Labyrinth (2013/2014). In 2007, Christian Tetzlaff and the Junge Deutsche Philharmonie gave the premiere of Widmann’s first Violin Concerto. The same year, Pierre Boulez and the Vienna Philharmonic gave the first performance of Armonica for orchestra. Con brio, an homage to Beethoven, performed for the first time by the Bavarian Radio Symphony Orchestra under the direction of Mariss Jansons. For pianist Yefim Bronfman, Widmann wrote the piano concerto Trauermarsch. It was first performed in December 2014 with the Berlin Philharmonic under the baton of Sir Simon Rattle. Premiered in November 2015 by the Orchestre de Paris and soloist Antoine Tamestit, Widmann's Viola Concerto uniquely explores the Sound possibilities of the Instrument as does the Violin Concerto No. 2 for Carolin Widmann, written and premiered in 2018.

Music-theatre projects are premiered : the opera Das Gesicht im Spiegel (2003/04), Am Anfang( 2009) was premiered by Widmann and the visual artist Anselm Kiefer on the occasion of the 20th anniversary of the Opéra Bastille in Paris and also Babylon (2011/12) with a new version commissioned by the Staatsoper Unter den Linden, Berlin in 2019. His oratorio ARCHE (2016) for the opening of Hamburg’s was premiered by Kent Nagano and the Philharmonisches Staatsorchester Hamburg in January 2017.

Jörg Widmann has received numerous prizes – among them - the Belmont Prize for Contemporary Music from the Forberg-Schneider Foundation (1998), the Arnold Schönberg Prize (2004), the Music Award of the Heidelberger Frühling and the GEMA German Music Authors Award. In 2018, he was awarded the Robert Schumann Award of the Academy of Sciences and Literature Mainz and the Bayerischer Maximiliansorden für Wissenschaft und Kunst. He is a fellow of the Institute for Advanced Study in Berlin and a full member of the Bavarian Academy of Fine Arts, the Free Academy of the Arts in Hamburg, the German Academy of Dramatic Arts and the Academy of Sciences and Literature Mainz. He was composer-in-residence of the Deutsches Symphonie-Orchester Berlin, the Cleveland Orchestra, the Salzburg Festival, the Lucerne Festival, the Cologne Philharmonic Orchestra, and the Vienna Konzerthaus.

 

Work(s)

" Labyrinth IV (2019) "

Pour soprano et ensemble

Editions Schott

SÉLECTION 2020

Text from

Euripides, Clemens Brentano, 

Friedrich Nietzsche and Heinrich Heine

 

After my first two purely orchestral Labyrinth compositions, and the imaginary scenes for Soprano and grand orchestra in Labyrinth III, it was clear to me that Labyrinth IV required a male voice for the Minotaur as a complement to Ariadne’s soprano. The instrumental part in Labyrinth IV is much smaller than in the previous Labyrinths : reduced to an ensemble with two vocal parts.

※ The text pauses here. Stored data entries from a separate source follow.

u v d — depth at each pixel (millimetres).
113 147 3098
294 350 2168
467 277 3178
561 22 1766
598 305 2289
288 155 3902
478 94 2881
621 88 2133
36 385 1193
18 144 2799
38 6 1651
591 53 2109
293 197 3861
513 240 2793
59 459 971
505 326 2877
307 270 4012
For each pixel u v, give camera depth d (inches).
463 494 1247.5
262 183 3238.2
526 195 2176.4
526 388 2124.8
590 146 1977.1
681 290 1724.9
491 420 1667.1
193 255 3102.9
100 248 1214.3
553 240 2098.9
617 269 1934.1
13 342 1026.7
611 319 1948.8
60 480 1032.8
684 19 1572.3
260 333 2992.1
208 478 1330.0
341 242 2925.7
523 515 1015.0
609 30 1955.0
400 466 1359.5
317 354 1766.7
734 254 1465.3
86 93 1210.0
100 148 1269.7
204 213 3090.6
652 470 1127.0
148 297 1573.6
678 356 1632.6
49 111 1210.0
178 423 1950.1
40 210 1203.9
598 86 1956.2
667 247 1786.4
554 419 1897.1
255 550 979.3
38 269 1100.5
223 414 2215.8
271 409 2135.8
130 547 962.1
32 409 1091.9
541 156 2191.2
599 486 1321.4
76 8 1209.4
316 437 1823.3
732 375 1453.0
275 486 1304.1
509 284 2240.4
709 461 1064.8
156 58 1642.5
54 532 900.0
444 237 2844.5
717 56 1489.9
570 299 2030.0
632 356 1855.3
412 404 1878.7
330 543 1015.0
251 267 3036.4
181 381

The piece begins with the Minotaur’s conception: the Minoan bull, Pasiphae and the artificial bull. In the middle, there is a labyrinth with the growling snorting Minotaur and the girls and youths as sacrificial victims, who, according to Friedrich Dürrenmatt, tear themselves apart out of fear and panic. The final scene takes place on Naxos, where Ariane and Dionysus celebrate their marriage by throwing the crown up into the sky, where it becomes the eternal constellation of their love in the starry Labyrinth.

Jörg Widmann, March 2019 (Trad.)

" Trauermarsh "

Concerto for piano

Schott

SÉLECTION 2016

Widmann, who has written a significant number of remarkable piano works and solo concertos, has not composed a piano concerto yet. He, who uses the piano extensively while composing, states in an interview from early 2014 that – when it comes to the piano – he instantly thinks of Brahms’ second piano concerto, a piece he used to be “almost addicted” to. 

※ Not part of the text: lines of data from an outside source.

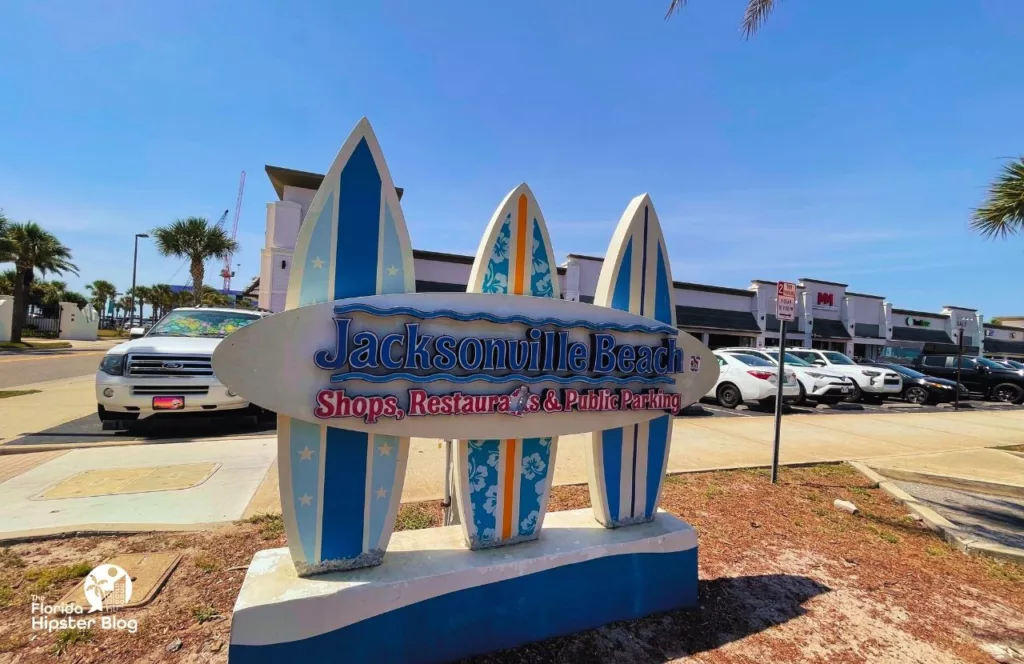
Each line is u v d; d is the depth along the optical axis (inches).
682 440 312.7
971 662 106.0
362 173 98.6
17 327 1160.8
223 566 127.4
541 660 100.0
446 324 100.7
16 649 95.7
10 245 1112.2
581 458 257.4
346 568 95.2
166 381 249.0
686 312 1083.3
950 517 192.7
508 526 110.3
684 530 123.5
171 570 124.8
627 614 115.5
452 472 131.5
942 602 130.2
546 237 117.9
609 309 118.6
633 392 121.5
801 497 208.2
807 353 588.7
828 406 510.0
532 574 105.1
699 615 119.7
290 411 88.7
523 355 107.3
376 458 97.3
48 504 164.1
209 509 162.9
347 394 92.2
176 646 98.1
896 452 307.9
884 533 174.1
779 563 148.6
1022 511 204.7
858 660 105.4
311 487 92.4
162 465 209.0
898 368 613.9
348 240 96.9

At that time, Widmann felt that he had to return to this heavyweight of the repertoire and the “German tradition” for his own concerto. “No matter what will come in this piece: It has to open with a horn and the piano.” In the final score, one quickly notes that this concept had to be subject to fundamental changes. There is no spring water-clear B flat major as at Brahms’ first bars: Widmann’s Trauermarsch (Funeral March) starts with a meager dialogue between the piano and a trumpet. Dark sounds in B flat minor – the C strings of the celli and of every second double bass are tuned down to B flat – and a gesture of sighing with the implacable funeral march rhythm form the starting point. Here, Mahler might be closer than Brahms. However, references like this are only the surface of the musical events. The true subject of the work – as Widmann clearly expresses – is “what is different”, meaning everything that creates something new within old circumstances. “You’ll never write the piece which you have in mind when you start working” Widmann always says. He is not interested in abstract concepts but in the musical material which generates the musical form from itself. The gravity of the sound events comes to existence during the process of composition – Sibelius’ famous dictum he was “a slave of his themes” might lead in the same direction. “Initially, I thought of a multiple-movement concerto”, Widmann states. “But then I noticed that the whole piece must point to this archaic funeral march and its permutations. There is always a latent idea of a fast movement, and you feel those moments of escapism when it breaks though”. All the sudden these eruptions of percussive and motoric gestures appear inside of the march. Other passages see tender intermediations between the characters where glissandi of the lotus flutes are of uncommon importance. There is no autobiographical reason for Widmann to drill with “almost manic intensity” in the funeral march type. It was rather the question whether the burdened topos has meaning in the world of today. Or, whether the model of a funeral march is suitable for a genre which is by definition an interaction between unequal partners. 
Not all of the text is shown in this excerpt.